- SELECTED TEXT:

In the cohort of Marks et al. [5], 113 IDU-IE patients were included. An overall 90-day readmission rate of 36.3% was found; among those with and without addiction medicine evaluation, this rate was 28.6% and 54.5%, respectively (L. R. Marks, personal communication, June 5, 2020). In our study, a longer follow-up period was examined, and 88.4% of patients were re-hospitalized at least once. Thus, at our center with its widespread utilization of SUD-directed interventions, readmissions were common. MOUD may be just one critical component of improving outcomes among this population; others have called for broader awareness of social determinants of health, stating that medical interventions represent just one aspect in optimizing the care of this vulnerable patient population [10].

Transitions of care are a key consideration in evaluating the outcomes observed in our study, since most survivors in our cohort were discharged to subacute facilities. Federal policy, specifically Title 21 of the Code of Federal Regulations, complicates patients’ receipt of MOUD at these facilities, preventing continuation of MOUD started in the inpatient setting unless the patient is already enrolled in an OUD treatment program [11]. While facilities were expected to continue appropriate therapies after discharge, we were unable to independently verify continuation of MOUD after discharge. Strategies to improve outcomes among those transitioning to a non-facility setting have also been studied. In one randomized trial of patients with an IDU-related infection, patients in the experimental arm underwent frequent outpatient visits following an inpatient stay rather than remaining hospitalized for antibiotic therapy alone; all completed antibiotic therapy [12], suggesting careful planning after discharge can improve antibiotic therapy completion. SUD-specific care management teams have been proposed [13], and may provide key support while patients transition to the outpatient setting.

- RECORD SET:
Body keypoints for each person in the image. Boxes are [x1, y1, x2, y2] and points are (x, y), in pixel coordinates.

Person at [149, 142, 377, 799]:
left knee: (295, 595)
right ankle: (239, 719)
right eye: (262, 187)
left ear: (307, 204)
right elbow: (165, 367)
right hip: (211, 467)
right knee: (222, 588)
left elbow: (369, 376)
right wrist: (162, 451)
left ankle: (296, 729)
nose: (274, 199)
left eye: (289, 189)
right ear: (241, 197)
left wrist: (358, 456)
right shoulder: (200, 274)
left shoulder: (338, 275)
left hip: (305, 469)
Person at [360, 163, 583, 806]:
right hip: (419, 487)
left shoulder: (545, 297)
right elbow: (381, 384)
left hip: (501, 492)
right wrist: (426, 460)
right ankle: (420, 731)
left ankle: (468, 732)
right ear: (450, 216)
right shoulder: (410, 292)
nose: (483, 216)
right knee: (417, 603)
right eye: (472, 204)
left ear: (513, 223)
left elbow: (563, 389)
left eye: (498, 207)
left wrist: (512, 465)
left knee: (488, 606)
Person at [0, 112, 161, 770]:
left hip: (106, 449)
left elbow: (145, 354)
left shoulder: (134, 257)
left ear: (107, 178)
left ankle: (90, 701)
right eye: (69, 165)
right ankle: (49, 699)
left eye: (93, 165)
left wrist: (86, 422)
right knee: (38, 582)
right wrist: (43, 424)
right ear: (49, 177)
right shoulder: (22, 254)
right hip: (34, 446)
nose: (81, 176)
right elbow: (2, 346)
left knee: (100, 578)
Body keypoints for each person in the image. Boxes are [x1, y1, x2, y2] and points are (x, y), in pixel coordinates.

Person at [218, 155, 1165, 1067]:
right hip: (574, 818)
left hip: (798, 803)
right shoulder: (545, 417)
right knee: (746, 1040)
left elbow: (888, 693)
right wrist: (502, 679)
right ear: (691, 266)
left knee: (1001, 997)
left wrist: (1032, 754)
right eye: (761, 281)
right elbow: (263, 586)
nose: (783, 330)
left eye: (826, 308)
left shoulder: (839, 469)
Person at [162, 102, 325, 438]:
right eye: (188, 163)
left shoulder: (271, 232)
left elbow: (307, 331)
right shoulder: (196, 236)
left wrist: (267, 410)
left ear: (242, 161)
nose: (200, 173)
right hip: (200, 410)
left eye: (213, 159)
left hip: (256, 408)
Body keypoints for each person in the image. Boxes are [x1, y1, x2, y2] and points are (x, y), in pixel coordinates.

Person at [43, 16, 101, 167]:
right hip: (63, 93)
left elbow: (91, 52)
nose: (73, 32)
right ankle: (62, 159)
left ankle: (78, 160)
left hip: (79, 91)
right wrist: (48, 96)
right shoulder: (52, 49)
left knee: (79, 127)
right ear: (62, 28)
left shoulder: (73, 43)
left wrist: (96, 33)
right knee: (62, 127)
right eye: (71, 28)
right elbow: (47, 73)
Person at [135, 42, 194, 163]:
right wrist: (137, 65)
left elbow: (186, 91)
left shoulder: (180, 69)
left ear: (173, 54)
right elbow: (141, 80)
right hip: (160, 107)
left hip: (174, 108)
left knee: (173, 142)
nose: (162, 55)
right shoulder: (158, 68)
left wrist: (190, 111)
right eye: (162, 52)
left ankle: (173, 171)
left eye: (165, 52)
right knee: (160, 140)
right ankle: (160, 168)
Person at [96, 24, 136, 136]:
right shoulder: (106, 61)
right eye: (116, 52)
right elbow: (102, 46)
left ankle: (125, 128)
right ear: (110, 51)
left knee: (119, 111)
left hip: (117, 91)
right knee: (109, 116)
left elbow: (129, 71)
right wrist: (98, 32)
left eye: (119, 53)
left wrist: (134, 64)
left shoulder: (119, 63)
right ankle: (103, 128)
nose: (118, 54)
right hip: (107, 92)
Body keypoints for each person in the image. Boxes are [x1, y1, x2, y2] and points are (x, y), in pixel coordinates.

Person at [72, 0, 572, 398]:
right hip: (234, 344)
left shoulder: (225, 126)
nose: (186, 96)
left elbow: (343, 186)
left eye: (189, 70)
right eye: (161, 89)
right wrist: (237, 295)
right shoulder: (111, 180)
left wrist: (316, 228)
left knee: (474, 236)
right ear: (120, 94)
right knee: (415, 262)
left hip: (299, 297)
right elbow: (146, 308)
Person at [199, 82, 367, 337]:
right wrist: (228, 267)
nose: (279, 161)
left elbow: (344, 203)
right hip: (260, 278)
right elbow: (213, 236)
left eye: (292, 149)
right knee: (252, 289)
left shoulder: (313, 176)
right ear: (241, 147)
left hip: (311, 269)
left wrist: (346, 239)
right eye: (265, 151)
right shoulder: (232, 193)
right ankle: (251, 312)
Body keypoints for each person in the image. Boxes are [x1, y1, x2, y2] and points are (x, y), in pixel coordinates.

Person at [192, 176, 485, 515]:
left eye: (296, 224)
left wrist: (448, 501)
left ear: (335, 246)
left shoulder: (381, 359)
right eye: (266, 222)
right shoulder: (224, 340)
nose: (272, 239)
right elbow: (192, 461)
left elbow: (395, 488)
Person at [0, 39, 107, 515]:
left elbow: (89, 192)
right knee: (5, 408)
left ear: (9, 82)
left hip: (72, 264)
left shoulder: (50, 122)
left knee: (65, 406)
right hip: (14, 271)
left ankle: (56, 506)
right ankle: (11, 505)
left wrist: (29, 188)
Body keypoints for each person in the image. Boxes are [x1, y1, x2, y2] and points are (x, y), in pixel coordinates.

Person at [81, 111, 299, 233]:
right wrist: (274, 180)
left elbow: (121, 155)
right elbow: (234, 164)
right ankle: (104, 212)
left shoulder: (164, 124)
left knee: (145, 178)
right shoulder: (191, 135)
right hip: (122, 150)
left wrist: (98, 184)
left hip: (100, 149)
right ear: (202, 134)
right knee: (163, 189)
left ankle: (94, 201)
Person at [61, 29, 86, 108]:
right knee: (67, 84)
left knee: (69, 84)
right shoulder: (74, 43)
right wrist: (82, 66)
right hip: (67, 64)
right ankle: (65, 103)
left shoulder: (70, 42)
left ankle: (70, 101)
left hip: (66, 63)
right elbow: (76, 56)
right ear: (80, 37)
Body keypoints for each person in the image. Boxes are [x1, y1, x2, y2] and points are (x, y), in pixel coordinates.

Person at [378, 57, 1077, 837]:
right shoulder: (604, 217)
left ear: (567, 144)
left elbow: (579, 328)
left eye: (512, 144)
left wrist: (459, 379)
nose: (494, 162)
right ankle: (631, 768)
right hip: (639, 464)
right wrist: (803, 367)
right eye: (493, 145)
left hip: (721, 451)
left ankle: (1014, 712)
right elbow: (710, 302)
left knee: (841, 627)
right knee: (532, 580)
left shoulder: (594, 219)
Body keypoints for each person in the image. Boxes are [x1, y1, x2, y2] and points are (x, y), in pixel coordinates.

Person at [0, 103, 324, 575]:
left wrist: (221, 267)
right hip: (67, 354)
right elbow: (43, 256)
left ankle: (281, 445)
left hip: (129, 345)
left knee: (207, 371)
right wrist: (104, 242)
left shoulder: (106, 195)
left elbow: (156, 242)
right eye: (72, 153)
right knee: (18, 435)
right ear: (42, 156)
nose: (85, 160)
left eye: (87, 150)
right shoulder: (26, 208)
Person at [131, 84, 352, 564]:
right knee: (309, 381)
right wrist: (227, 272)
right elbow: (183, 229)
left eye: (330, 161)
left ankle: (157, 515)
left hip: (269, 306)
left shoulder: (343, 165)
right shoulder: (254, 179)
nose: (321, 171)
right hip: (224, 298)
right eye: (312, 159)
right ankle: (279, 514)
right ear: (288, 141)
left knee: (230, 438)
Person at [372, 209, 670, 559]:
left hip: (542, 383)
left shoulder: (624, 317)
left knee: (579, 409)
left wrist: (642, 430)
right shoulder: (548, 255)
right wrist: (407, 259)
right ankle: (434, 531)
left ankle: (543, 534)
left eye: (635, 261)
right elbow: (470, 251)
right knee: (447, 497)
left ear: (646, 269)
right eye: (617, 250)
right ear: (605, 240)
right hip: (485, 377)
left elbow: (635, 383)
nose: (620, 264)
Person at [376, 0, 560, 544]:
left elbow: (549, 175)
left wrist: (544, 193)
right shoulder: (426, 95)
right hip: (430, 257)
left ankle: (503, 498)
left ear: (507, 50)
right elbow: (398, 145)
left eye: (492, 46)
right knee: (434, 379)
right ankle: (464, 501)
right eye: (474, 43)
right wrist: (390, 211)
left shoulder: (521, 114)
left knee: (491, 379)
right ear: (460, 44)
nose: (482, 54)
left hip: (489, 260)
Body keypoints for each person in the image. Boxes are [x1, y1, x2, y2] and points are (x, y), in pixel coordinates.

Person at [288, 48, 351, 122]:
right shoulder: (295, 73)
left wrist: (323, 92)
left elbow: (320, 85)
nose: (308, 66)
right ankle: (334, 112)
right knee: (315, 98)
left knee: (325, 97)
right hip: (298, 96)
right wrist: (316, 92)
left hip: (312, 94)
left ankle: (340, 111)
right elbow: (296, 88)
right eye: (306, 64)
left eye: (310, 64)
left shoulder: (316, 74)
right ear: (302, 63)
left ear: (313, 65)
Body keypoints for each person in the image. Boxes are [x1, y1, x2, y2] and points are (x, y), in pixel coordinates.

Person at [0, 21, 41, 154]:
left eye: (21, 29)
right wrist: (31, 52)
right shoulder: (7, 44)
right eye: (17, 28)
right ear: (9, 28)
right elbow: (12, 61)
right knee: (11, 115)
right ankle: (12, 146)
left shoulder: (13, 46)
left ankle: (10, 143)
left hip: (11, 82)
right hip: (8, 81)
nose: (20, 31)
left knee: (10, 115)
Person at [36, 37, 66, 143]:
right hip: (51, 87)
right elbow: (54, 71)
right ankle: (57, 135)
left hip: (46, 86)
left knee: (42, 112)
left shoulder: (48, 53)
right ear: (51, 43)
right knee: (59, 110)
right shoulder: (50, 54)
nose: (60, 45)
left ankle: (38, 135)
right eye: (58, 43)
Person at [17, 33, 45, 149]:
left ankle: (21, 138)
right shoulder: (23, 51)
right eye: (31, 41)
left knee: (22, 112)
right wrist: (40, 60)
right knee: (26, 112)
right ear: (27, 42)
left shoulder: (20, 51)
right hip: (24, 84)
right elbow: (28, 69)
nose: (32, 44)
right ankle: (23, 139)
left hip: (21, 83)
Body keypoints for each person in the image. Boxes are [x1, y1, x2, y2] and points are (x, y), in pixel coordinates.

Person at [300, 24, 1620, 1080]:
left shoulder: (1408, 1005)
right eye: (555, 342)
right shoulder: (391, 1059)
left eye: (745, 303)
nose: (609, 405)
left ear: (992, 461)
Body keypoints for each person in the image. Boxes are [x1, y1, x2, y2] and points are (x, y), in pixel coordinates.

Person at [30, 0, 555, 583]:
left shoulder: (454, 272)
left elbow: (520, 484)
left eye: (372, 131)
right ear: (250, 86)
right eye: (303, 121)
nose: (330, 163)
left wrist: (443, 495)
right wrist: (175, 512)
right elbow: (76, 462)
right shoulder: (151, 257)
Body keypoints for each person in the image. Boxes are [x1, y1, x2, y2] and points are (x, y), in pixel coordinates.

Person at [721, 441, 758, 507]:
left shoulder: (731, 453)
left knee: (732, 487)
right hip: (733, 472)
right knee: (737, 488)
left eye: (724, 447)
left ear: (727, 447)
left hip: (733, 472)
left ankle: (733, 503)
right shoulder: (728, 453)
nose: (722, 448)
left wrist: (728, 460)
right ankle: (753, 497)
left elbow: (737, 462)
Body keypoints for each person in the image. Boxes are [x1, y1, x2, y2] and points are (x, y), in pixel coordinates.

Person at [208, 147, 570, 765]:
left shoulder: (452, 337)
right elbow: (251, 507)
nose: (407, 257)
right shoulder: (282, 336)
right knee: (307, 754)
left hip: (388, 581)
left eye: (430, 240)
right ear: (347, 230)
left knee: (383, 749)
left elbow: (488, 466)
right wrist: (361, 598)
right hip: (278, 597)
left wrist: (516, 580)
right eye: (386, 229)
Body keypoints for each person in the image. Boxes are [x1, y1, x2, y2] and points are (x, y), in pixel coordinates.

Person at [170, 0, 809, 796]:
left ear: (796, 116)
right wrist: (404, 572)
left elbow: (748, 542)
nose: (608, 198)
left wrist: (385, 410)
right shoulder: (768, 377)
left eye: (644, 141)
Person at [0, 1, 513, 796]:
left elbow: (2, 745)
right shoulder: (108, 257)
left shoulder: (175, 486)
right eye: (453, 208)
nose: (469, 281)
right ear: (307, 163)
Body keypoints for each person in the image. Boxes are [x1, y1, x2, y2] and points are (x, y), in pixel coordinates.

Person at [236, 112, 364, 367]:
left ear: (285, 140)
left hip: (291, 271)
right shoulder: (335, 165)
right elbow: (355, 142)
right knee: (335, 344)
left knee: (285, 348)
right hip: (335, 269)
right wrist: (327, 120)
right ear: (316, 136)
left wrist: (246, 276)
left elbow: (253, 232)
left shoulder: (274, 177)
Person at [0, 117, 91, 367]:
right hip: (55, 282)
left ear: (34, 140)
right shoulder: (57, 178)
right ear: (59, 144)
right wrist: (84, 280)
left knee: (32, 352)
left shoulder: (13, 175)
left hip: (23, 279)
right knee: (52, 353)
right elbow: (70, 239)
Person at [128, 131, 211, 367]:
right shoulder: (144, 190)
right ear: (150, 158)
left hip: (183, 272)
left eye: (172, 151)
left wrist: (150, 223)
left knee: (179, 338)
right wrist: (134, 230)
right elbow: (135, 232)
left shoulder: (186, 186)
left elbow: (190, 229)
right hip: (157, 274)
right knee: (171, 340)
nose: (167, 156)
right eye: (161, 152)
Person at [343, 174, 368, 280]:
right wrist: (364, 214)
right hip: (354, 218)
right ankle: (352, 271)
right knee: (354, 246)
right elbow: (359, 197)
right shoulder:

- EXERCISE REQUIREMENTS:
1/ Do these statements agree with the passage on readmissions and transitions of care? Answer yes or no for each, and quote the words of the passage that decide it. (a) In the Marks et al. cohort, the 90-day readmission rate was lower among patients who had an addiction medicine evaluation. (b) The authors confirmed that facilities continued MOUD after discharge. (c) In the randomized trial, some patients in the experimental arm did not complete antibiotic therapy.
2/ Can you continue the passage on readmissions and transitions of care from where it stops?

- WRITTEN ANSWERS:
1/
(a) Yes: "among those with and without addiction medicine evaluation, this rate was 28.6% and 54.5%, respectively"
(b) No: "we were unable to independently verify continuation of MOUD after discharge"
(c) No: "all completed antibiotic therapy"

2/
The major limitation of our study is its sample size, which limited the ability to perform analytical statistics beyond descriptive calculations. Although not all patients were seen by the addiction medicine service, dichotomizing the sample by that factor created subgroups that were themselves too small for an analytic approach. Similarly, the absence of a control group also prevented us from taking an analytical approach. The boundaries of the eligibility window, which determined the study size, were chosen to allow for exclusive use of ICD-10 billing codes while leaving sufficient time for 12 months of follow up. ICD-10 codes were only used to capture infection-related diagnoses, and not to identify SUDs, for which they are unreliable [14, 15]. In addition, the study eligibility window accounted for the availability of addiction medicine consultation, and allowed study results to reflect contemporary issues in the treatment of IDU-IE. This is particularly pertinent because fentanyl increasingly replaced heroin to become the dominant opioid in our region over the period of the study [16]. Other key limitations were the inability to assess engagement in SUD-specific care and receipt of MOUD after hospital discharge. While the availability of post-discharge MOUD receipt data would have added greatly to the study's impact, these data were not available as described above. Additionally, follow up data were not available for two individuals. A final limitation of our study is that it was performed at a single institution that largely cares for underserved and low-income patients, and so its generalizability is limited.

Conclusions

In settings where addiction medicine expertise is routinely integrated into the care of patients hospitalized with IDU-IE, completion of antibiotic therapy may remain suboptimal and re-hospitalization for IDU-related illness may be commonplace. Attention to transitions of care and sustained support from SUD-specific services will likely prove essential to improving these outcomes.